We recently donated vital supplies to local secondary school and sixth form, Belper School, to help transform its on-site ACCESS (Alternative Curriculum Centre for Extended Student Support) Garden in order to make the space more child-friendly.
The plot was initially built 10 years ago as an allotment/orchard for both children and staff to enjoy. It is regularly used for Prince’s Trust activities as well as helping students improve skills in horticulture and other areas as part of their studies. The space also plays a vital role as an outside space for ACCESS students who might be in need of extra support with learning difficulties and inclusion within school.
Over time, the garden had suffered substantial natural wear and tear and was in need of investment to enhance the quality of provision.
“We sent letters to several local businesses asking for help with the transformation and Bowmer & Kirkland (B&K) put us in direct contact with their house building arm, Peveril Homes, to help with the project,” said Martyn Cooper, Headteacher at Belper School.

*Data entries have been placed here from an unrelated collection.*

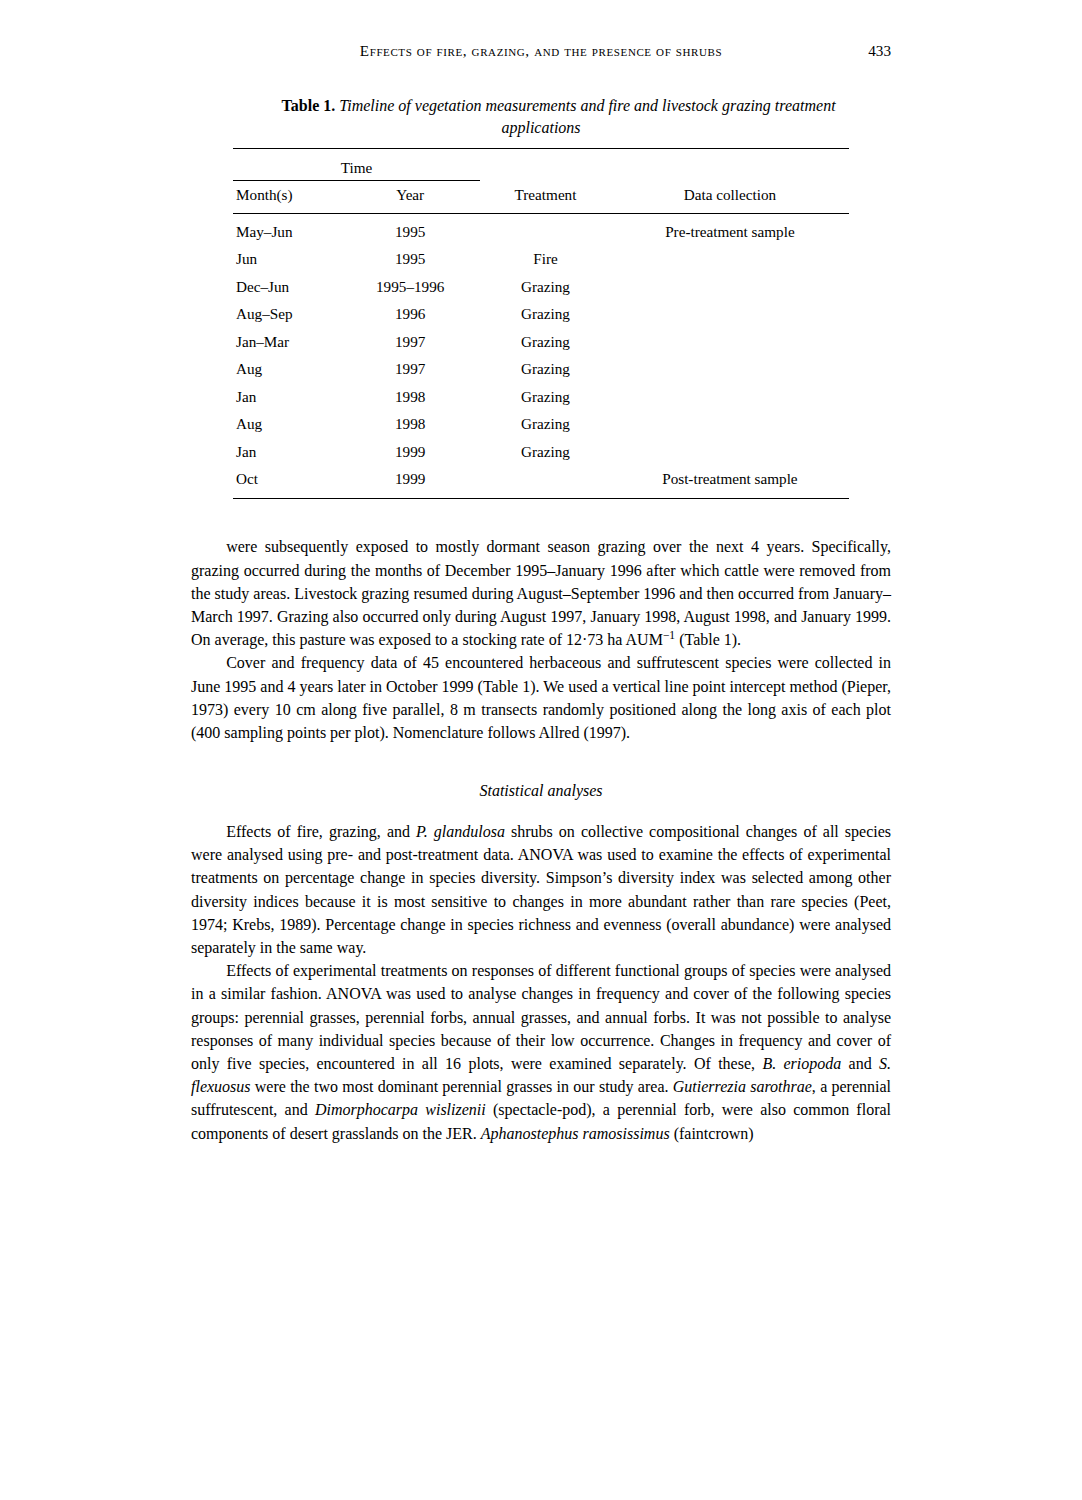Effects of fire, grazing, and the presence of shrubs 433
Table 1. Timeline of vegetation measurements and fire and livestock grazing treatment applications
| Time | | |
| --- | --- | --- |
| Month(s) | Year | Treatment | Data collection |
| May–Jun | 1995 | | Pre-treatment sample |
| Jun | 1995 | Fire | |
| Dec–Jun | 1995–1996 | Grazing | |
| Aug–Sep | 1996 | Grazing | |
| Jan–Mar | 1997 | Grazing | |
| Aug | 1997 | Grazing | |
| Jan | 1998 | Grazing | |
| Aug | 1998 | Grazing | |
| Jan | 1999 | Grazing | |
| Oct | 1999 | | Post-treatment sample |
were subsequently exposed to mostly dormant season grazing over the next 4 years. Specifically, grazing occurred during the months of December 1995–January 1996 after which cattle were removed from the study areas. Livestock grazing resumed during August–September 1996 and then occurred from January–March 1997. Grazing also occurred only during August 1997, January 1998, August 1998, and January 1999. On average, this pasture was exposed to a stocking rate of 12·73 ha AUM−1 (Table 1).
Cover and frequency data of 45 encountered herbaceous and suffrutescent species were collected in June 1995 and 4 years later in October 1999 (Table 1). We used a vertical line point intercept method (Pieper, 1973) every 10 cm along five parallel, 8 m transects randomly positioned along the long axis of each plot (400 sampling points per plot). Nomenclature follows Allred (1997).
Statistical analyses
Effects of fire, grazing, and P. glandulosa shrubs on collective compositional changes of all species were analysed using pre- and post-treatment data. ANOVA was used to examine the effects of experimental treatments on percentage change in species diversity. Simpson’s diversity index was selected among other diversity indices because it is most sensitive to changes in more abundant rather than rare species (Peet, 1974; Krebs, 1989). Percentage change in species richness and evenness (overall abundance) were analysed separately in the same way.
Effects of experimental treatments on responses of different functional groups of species were analysed in a similar fashion. ANOVA was used to analyse changes in frequency and cover of the following species groups: perennial grasses, perennial forbs, annual grasses, and annual forbs. It was not possible to analyse responses of many individual species because of their low occurrence. Changes in frequency and cover of only five species, encountered in all 16 plots, were examined separately. Of these, B. eriopoda and S. flexuosus were the two most dominant perennial grasses in our study area. Gutierrezia sarothrae, a perennial suffrutescent, and Dimorphocarpa wislizenii (spectacle-pod), a perennial forb, were also common floral components of desert grasslands on the JER. Aphanostephus ramosissimus (faintcrown)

Our Director, Colin Wright, visited the school to assess what was required and immediately got to work on sourcing materials to restore the ACCESS Garden.
“We put Belper School in touch with a local scaffolding supplier we use for the poles needed to strengthen the shelter, as well as donating other materials ourselves,” said Colin.
These materials included 250 concrete blocks for the flower beds, and wheelbarrows to help the staff and students move materials around during the restoration work. The job of restoring the garden will fall to staff and students at Belper School as an ongoing project, which will hopefully be completed in spring 2018.
“I would like to extend a big thank you to Peveril Homes for its support of the school and our work within our Access Garden area,” added Martyn Cooper.
“The kind generosity and support with time, advice and materials has been greatly appreciated and is making a difference to the learning experience of our students. It is really heartwarming to see such links developing in times of austerity.”